■ **REQUIREMENT**:
Answer the following questions using the excerpt on the audio deepfake detection leaderboard.
(a) From which library are the SSL speech representations taken?
(b) In what state is the SSL feature extractor that serves as each model's frontend?
(c) Into what does each extractor convert input waveforms?

■ **EXCERPT**:
This leaderboard presents a comprehensive comparison of **Linear-Head classifiers** trained on a variety of **Self-Supervised Learning (SSL)** speech representations from the **S3PRL** library. It highlights model performance across multiple spoofing datasets, codecs, and TTS attacks in the context of **audio deepfake detection**.

---

## Frontend – SSL Feature Extractors

The **frontend** of each model is a frozen SSL feature extractor from **S3PRL**, capable of generating rich speech embeddings.
These extractors are pre-trained on large-scale audio corpora and capture different aspects of speech acoustics and phonetic content.
The leaderboard includes models built with several SSL backbones such as:

* **WavLM-Large**
* **Wav2Vec 2.0 XLSR (xls_r_300m)**
* **NPC 960 hr**
* **HuBERT**, **APC**, and others

Each extractor converts input waveforms into frame-level representations, serving as the foundation for downstream spoof detection.

Chart-based quiz items
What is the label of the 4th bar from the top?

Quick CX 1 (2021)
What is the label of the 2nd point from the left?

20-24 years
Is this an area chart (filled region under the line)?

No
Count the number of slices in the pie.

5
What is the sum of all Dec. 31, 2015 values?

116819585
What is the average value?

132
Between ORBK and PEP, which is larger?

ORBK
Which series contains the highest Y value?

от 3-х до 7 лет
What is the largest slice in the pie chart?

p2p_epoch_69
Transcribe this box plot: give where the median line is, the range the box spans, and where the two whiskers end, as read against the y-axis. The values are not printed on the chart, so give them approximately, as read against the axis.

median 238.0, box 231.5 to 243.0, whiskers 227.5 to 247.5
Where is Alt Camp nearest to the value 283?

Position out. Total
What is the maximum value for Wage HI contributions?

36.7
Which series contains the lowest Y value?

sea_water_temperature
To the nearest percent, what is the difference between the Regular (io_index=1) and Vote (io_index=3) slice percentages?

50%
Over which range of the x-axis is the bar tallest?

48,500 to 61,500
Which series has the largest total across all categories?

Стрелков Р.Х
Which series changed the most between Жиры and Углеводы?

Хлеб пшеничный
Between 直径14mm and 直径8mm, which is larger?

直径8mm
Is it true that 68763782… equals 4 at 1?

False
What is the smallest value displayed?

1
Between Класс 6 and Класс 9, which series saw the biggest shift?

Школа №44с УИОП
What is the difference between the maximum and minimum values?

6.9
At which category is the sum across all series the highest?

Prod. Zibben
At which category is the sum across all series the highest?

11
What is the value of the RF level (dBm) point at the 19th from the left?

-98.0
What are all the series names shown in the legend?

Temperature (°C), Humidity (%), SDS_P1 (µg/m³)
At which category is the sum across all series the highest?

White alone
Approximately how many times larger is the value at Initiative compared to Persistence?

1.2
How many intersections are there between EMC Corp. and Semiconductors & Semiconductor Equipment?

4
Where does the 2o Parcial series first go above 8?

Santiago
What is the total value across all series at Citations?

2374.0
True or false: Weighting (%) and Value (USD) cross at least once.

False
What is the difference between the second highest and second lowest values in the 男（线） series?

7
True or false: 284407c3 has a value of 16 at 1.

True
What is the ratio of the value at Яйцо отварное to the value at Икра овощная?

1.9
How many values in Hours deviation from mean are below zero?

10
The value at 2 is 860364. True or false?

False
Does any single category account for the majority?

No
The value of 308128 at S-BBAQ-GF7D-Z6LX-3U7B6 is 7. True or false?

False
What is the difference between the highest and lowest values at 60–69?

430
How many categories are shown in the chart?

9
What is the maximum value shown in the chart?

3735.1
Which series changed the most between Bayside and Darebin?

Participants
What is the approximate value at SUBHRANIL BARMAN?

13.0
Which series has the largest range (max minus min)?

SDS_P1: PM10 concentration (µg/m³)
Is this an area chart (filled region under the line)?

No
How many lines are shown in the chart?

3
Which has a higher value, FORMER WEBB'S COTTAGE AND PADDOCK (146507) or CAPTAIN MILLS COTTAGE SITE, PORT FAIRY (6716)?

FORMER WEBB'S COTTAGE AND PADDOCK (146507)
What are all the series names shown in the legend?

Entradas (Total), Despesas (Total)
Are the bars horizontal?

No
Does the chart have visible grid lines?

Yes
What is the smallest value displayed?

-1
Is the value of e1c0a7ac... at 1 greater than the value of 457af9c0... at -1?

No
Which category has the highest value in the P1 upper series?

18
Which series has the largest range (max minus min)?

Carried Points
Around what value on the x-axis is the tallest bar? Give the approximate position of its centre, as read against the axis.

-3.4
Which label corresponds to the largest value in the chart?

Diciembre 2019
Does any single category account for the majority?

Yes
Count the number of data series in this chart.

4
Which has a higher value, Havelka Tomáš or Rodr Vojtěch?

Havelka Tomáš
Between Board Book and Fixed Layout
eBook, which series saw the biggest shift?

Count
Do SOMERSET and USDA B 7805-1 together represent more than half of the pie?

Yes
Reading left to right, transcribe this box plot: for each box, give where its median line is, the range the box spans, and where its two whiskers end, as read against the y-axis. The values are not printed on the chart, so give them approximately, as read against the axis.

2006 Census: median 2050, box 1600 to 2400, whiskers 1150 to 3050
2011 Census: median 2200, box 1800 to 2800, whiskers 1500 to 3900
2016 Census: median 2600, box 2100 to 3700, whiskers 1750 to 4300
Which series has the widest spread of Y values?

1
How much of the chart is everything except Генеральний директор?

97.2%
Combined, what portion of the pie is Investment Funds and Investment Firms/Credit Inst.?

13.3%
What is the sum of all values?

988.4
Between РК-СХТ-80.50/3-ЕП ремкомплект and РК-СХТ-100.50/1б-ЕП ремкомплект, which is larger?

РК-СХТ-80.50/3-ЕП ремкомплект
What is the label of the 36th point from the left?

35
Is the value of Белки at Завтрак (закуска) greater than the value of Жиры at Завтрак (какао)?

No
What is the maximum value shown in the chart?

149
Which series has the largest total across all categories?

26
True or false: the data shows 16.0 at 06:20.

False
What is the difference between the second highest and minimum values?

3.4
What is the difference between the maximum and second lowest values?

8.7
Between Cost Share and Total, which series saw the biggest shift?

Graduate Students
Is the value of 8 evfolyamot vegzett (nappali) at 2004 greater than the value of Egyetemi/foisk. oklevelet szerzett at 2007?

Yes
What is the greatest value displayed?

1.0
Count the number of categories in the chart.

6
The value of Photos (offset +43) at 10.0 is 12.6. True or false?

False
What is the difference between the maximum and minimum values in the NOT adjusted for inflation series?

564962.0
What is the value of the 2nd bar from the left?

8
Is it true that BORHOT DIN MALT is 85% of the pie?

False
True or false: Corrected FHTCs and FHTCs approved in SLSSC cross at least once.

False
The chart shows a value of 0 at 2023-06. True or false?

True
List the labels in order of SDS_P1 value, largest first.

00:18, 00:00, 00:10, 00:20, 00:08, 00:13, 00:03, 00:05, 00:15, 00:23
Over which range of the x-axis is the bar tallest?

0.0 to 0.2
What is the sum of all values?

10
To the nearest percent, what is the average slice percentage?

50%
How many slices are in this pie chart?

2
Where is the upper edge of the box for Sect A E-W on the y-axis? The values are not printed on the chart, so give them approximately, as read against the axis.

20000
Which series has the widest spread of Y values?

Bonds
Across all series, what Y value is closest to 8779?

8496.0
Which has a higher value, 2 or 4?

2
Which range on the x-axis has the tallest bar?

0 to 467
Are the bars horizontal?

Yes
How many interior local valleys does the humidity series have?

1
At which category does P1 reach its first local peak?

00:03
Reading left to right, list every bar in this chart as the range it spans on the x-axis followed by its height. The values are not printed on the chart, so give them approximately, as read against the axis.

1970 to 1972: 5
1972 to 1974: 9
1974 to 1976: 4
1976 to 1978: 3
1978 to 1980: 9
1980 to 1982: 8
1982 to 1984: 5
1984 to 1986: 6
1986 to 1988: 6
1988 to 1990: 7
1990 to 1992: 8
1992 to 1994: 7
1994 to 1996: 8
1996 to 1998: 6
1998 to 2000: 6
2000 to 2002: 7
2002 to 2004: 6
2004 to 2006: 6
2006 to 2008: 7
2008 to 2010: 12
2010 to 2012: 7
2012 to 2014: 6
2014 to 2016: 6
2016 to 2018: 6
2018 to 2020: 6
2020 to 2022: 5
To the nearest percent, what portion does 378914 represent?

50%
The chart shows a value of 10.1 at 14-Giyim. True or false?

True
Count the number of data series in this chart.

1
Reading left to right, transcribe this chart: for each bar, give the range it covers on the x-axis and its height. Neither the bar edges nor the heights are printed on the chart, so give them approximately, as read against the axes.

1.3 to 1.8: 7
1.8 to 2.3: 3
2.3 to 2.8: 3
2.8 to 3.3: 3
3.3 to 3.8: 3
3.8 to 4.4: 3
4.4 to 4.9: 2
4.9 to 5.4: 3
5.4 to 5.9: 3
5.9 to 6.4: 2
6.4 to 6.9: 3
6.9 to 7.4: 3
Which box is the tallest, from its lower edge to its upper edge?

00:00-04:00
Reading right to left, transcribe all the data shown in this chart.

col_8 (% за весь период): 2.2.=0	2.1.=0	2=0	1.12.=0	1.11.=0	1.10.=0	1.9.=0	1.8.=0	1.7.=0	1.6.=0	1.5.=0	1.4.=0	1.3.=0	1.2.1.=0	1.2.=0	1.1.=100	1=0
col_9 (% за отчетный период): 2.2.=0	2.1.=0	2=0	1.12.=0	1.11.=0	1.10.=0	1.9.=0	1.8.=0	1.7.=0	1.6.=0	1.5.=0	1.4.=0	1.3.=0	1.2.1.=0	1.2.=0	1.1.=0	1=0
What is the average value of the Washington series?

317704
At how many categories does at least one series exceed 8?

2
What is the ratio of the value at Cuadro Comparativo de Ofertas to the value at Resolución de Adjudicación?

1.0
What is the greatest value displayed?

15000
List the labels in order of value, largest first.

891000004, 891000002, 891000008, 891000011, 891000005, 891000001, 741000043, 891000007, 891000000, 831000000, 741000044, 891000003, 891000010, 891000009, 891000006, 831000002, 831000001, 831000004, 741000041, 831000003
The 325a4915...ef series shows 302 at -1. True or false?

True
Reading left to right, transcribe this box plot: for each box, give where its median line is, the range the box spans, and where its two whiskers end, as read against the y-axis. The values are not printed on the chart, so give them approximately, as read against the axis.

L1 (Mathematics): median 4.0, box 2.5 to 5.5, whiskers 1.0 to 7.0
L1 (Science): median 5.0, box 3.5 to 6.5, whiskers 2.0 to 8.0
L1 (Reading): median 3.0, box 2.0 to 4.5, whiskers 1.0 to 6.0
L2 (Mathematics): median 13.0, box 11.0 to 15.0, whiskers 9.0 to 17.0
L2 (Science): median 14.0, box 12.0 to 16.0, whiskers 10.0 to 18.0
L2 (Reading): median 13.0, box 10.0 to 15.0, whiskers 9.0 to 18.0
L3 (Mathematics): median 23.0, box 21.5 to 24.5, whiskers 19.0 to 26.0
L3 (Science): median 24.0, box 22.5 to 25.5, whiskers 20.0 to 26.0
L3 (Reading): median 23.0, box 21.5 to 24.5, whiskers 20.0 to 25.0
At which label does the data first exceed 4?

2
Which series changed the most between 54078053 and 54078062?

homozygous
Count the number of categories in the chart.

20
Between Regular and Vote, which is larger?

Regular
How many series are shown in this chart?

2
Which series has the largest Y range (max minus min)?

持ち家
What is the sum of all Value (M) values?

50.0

■ **EXERCISE RESULT**:
(a) S3PRL
(b) Frozen
(c) Frame-level representations